SELECTED EXTRACT:
○ ○ ○ ○ ○ ○ ○
Magazine Production, take 4

Francesca Geary set up The Outside blog. She said that she loves making blogs, and I’m afraid that I don’t share her enthusiasm. I’m not quite sure what the blog is for? I’m not sure that it’s been created to share the reflective practice blog entries for the magazine, however, I’m going to stick this in there anyway, and copy this on my own blog!

I’m not entirely sure how I feel about blogging for personal reasons anyway. Surely having a blog where people write down their personal feelings is a concept that encourages a sense of voyeurism? Salam Pax, the famous Bagdad Blogger, admitted that he is a self confessed ‘bloggaholic’ but what I don’t understand is why people infringe on their own ‘right to privacy’. It’s a basic human right that people forgo when they write a blog. I must also acknowledge a certain sense of intrigue right now. The questions in my head about who my audience is? Who will be reading this? Will what I write here ever get back to me (with in an underlying tinge that I hope it does)?

Musing about Web 2.0 is not what I’m supposed to be writing about. I’m supposed to be writing about the way the magazine is developing and how the group is working together.

I have to say that it is going rather well. The main problem is that I have internet at my house and therefore I have to rely on the college computers. I must also stress that to be able to afford to be at University, I work for Starbucks (for my sins) 3 days a week. So I’m working half the time, and working on my degree for the other. One day a week is for Hockey, but that is quite literally ‘neither here, nor there.’ – Exercise and team sports are important.

Without internet or the time to get to it, I find that I am often delayed on the uptake, however, I’m still doing alright so far. I have only missed one meeting, because of having to work, as in lame work, and I feel the input I have had has been positive.

I feel my role is a suggestion maker, thought provoker, and decisive decision maker. A subliminal leadership role, without any glory. This is a brilliant position to be in. Having a loud, deep voice, and being quite tall with an abnormal sized chest probably makes me quite imposing.

Tiffany is the editor, although I’m not sure what she edits, although it’s good to know that there is someone who has the responsibility to have things run by her. It’s good to know that things would be checked before getting set on, like a font chance, or colour pallet decision.

Francesca has been fantastic at keeping us all informed and organised with regular email updates. She would make a fantastic assistant editor I think, or at least a powerful secretary.

I think the rest of us are quite happy to just go with the flow. We have regular meetings, let each other know our progress and then get on with it. It’s a good place to badger those of us who are falling behind. I am definitely on top with things though. I have all the photos I need and I’ve done the articles, except for the news story.
○ ○ ○ ○ ○ ○ ○
DATASET CONTENT:

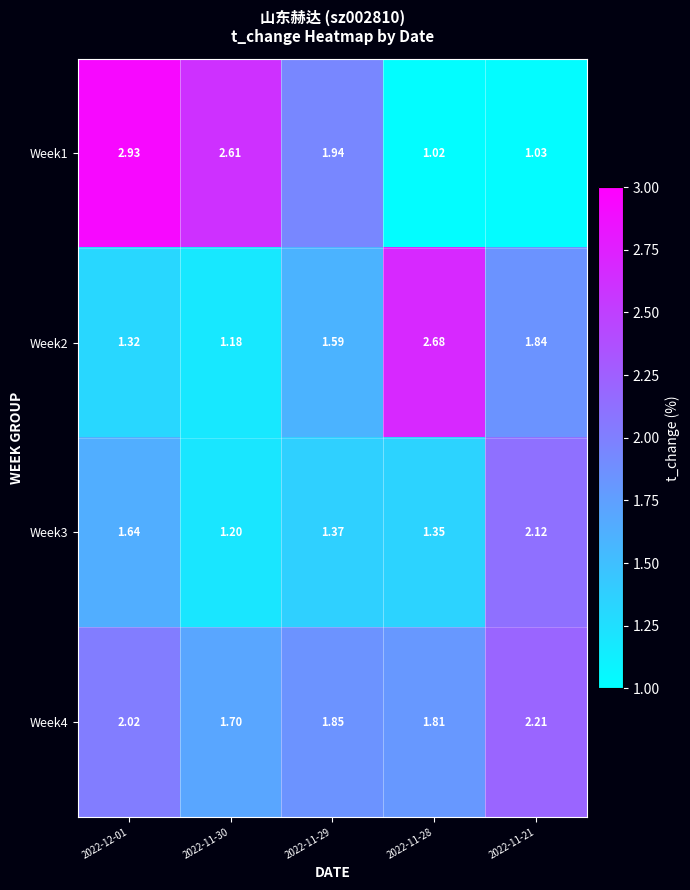

Which series has the largest total across all categories?

Week4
○ ○ ○ ○ ○ ○ ○
TASK SET:
(1) Update the magazine production post by reproducing everything from "Tiffany is the" down to "colour pallet decision.", with "font" changed to "typeface".
(2) In the magazine production post, how many days a week does the writer work at Starbucks?
(3) Pick up the magazine production post after its final sentence and keep writing it.
This material comes from a separate source.

ANSWERS IN ORDER:
(1)
Tiffany is the editor, although I’m not sure what she edits, although it’s good to know that there is someone who has the responsibility to have things run by her. It’s good to know that things would be checked before getting set on, like a typeface chance, or colour pallet decision.

(2) Three days a week.

(3)
This blog entry has been written just after our 3rd meeting. It’s getting pretty late in the production process and at this point we’re all supposed to have started on out InDesign projects. If I’m going to be completely honest, I have not started. What’s worse is that I have not even thought about starting! I have no idea how to use InDesign. We had a lecture on how to use it last week. It went straight over my like water over a duck’s back.
I’m not too worried though. How hard can it be? We still have plenty of time. The deadline is three weeks away. I’m sure I’ll find some time to work on it before then (he says, with an appropriate sense of apprehension)…

Magazine Production, take 3

I’ve done two articles, one is about Celebrity Chefs in Cornwall, and the other is about that journey from Falmouth to Helford Passage. I’ve yet to do that news story, although I heard there was a problem with the Eden Project’s ice rink. I will investigate and report my findings. Hopefully it will be better than the other rubbish I’ve written for the magazine…

I’m just going to stick them up to be honest. I’m not at all proud of either of them. As pieces of writing they are not great. Although, I can see by reflection that I am a highly cynical writer, and I tend to write directly from consciousness, almost like speech. I do not like my own style of writing.

This needs to change. I strongly hope that I will develop and climb out of this journalistic slum.

First up, ‘Flushing to Helford Passage.’

 

 

Flushing to Helford Passage

 

By George Richardson

 

 

There is life beyond Gyllyngvase Beach…Much as we love it…

 

If you catch a ferry, or even just walk to Flushing, you get another perspective, another angle of Falmouth. It’s very pretty. Flushing is the perfect place for a picnic but that’s about it. You can watch the boats go by, ogle at the expensive houses and admire how old everyone is around you, but there’s only so much of a different angle you can get until you remember that you’re still looking at the same thing.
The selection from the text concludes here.